(Saved entries)
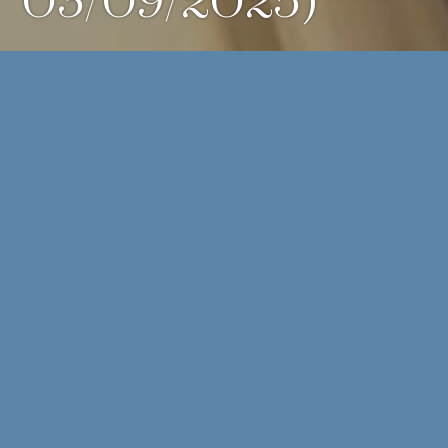
03/09/2025)
La consulta vinculante V1565-25, de 3 de septiembre de
2025, trata una cuestión cada vez más habitual: una persona
física recibe un aviso de puesta a disposición de una
resolución en la Dirección Electrónica Habilitada Única (DEHú)
y accede al contenido, pero afirma no estar suscrita al
sistema de notificaciones electrónicas y no haber recibido
notificación postal. La duda es clara: ¿qué fecha cuenta
como notificación válida, especialmente si pudiera llegar
después una notificación en papel?
La DGT encuadra la respuesta en la regla general de la LGT:
el régimen de notificaciones tributarias se rige por la
normativa administrativa común, con especialidades (art. 109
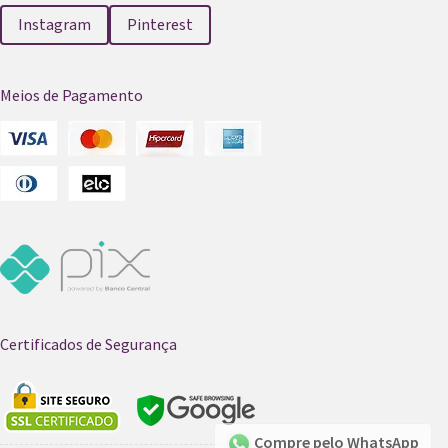
Instagram
Pinterest
Meios de Pagamento
Certificados de Segurança
Compre pelo WhatsApp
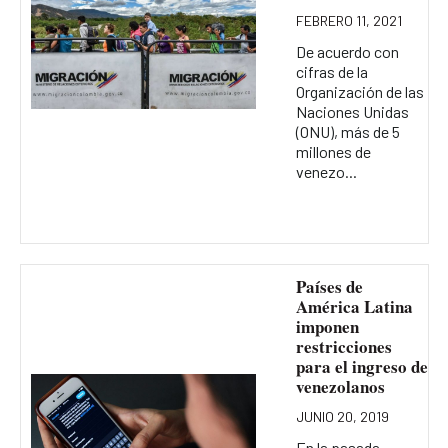
FEBRERO 11, 2021
De acuerdo con
cifras de la
Organización de las
Naciones Unidas
(ONU), más de 5
millones de
venezo...
Países de
América Latina
imponen
restricciones
para el ingreso de
venezolanos
JUNIO 20, 2019
En la pasada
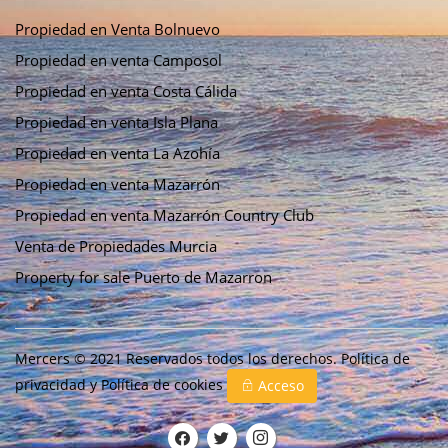
Propiedad en Venta Bolnuevo
Propiedad en venta Camposol
Propiedad en venta Costa Cálida
Propiedad en venta Isla Plana
Propiedad en venta La Azohía
Propiedad en venta Mazarrón
Propiedad en venta Mazarrón Country Club
Venta de Propiedades Murcia
Property for sale Puerto de Mazarron
Mercers © 2021 Reservados todos los derechos.
Política de
privacidad
y
Política de cookies
Acceso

What you are asked to do ::
Exactly as written, copy the lines from the one containing "Venta de Propiedades Murcia" to the end of the entries, both ends included.

Reply ::
Venta de Propiedades Murcia
Property for sale Puerto de Mazarron
Mercers © 2021 Reservados todos los derechos.
Política de
privacidad
y
Política de cookies
Acceso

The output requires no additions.